BRIEF:
Rewrite the data below with every "catalogue / barcode" changed to "catalog number" and everything else kept the same.

DATA TO PROCESS:

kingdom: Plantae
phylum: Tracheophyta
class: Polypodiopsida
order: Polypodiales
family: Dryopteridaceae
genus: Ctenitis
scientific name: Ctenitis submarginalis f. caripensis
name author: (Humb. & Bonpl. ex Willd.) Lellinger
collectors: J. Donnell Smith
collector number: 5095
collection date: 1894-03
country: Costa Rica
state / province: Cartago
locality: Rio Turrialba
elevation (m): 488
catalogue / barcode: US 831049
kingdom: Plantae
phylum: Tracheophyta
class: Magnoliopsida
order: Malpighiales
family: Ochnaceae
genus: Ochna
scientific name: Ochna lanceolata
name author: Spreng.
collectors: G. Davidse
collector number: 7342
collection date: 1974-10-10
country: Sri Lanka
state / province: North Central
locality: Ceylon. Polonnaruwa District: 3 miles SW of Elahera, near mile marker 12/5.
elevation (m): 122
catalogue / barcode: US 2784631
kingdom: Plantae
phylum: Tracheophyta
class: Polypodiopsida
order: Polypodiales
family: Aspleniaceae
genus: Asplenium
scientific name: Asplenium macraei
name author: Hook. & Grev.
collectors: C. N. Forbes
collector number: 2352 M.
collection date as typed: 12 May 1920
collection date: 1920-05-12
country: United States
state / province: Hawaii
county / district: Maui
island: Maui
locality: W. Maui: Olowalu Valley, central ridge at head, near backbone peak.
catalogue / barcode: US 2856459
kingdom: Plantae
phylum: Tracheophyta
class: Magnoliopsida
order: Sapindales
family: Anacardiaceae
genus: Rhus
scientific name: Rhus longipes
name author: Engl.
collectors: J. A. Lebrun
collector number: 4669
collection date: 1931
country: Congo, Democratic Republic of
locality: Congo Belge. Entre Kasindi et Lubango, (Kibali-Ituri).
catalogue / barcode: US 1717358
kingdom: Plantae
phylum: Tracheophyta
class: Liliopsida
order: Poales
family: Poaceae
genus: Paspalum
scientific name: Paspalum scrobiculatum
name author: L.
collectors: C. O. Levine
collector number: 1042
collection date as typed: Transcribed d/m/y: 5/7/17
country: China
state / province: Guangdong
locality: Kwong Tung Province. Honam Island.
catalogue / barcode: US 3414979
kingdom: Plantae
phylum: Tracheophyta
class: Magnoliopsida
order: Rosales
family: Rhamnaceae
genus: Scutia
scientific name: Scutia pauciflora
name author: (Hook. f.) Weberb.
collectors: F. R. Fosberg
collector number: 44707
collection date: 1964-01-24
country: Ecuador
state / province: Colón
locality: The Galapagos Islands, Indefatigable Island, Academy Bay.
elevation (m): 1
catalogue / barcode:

SOLVED EXERCISE:
kingdom: Plantae
phylum: Tracheophyta
class: Polypodiopsida
order: Polypodiales
family: Dryopteridaceae
genus: Ctenitis
scientific name: Ctenitis submarginalis f. caripensis
name author: (Humb. & Bonpl. ex Willd.) Lellinger
collectors: J. Donnell Smith
collector number: 5095
collection date: 1894-03
country: Costa Rica
state / province: Cartago
locality: Rio Turrialba
elevation (m): 488
catalog number: US 831049
kingdom: Plantae
phylum: Tracheophyta
class: Magnoliopsida
order: Malpighiales
family: Ochnaceae
genus: Ochna
scientific name: Ochna lanceolata
name author: Spreng.
collectors: G. Davidse
collector number: 7342
collection date: 1974-10-10
country: Sri Lanka
state / province: North Central
locality: Ceylon. Polonnaruwa District: 3 miles SW of Elahera, near mile marker 12/5.
elevation (m): 122
catalog number: US 2784631
kingdom: Plantae
phylum: Tracheophyta
class: Polypodiopsida
order: Polypodiales
family: Aspleniaceae
genus: Asplenium
scientific name: Asplenium macraei
name author: Hook. & Grev.
collectors: C. N. Forbes
collector number: 2352 M.
collection date as typed: 12 May 1920
collection date: 1920-05-12
country: United States
state / province: Hawaii
county / district: Maui
island: Maui
locality: W. Maui: Olowalu Valley, central ridge at head, near backbone peak.
catalog number: US 2856459
kingdom: Plantae
phylum: Tracheophyta
class: Magnoliopsida
order: Sapindales
family: Anacardiaceae
genus: Rhus
scientific name: Rhus longipes
name author: Engl.
collectors: J. A. Lebrun
collector number: 4669
collection date: 1931
country: Congo, Democratic Republic of
locality: Congo Belge. Entre Kasindi et Lubango, (Kibali-Ituri).
catalog number: US 1717358
kingdom: Plantae
phylum: Tracheophyta
class: Liliopsida
order: Poales
family: Poaceae
genus: Paspalum
scientific name: Paspalum scrobiculatum
name author: L.
collectors: C. O. Levine
collector number: 1042
collection date as typed: Transcribed d/m/y: 5/7/17
country: China
state / province: Guangdong
locality: Kwong Tung Province. Honam Island.
catalog number: US 3414979
kingdom: Plantae
phylum: Tracheophyta
class: Magnoliopsida
order: Rosales
family: Rhamnaceae
genus: Scutia
scientific name: Scutia pauciflora
name author: (Hook. f.) Weberb.
collectors: F. R. Fosberg
collector number: 44707
collection date: 1964-01-24
country: Ecuador
state / province: Colón
locality: The Galapagos Islands, Indefatigable Island, Academy Bay.
elevation (m): 1
catalog number:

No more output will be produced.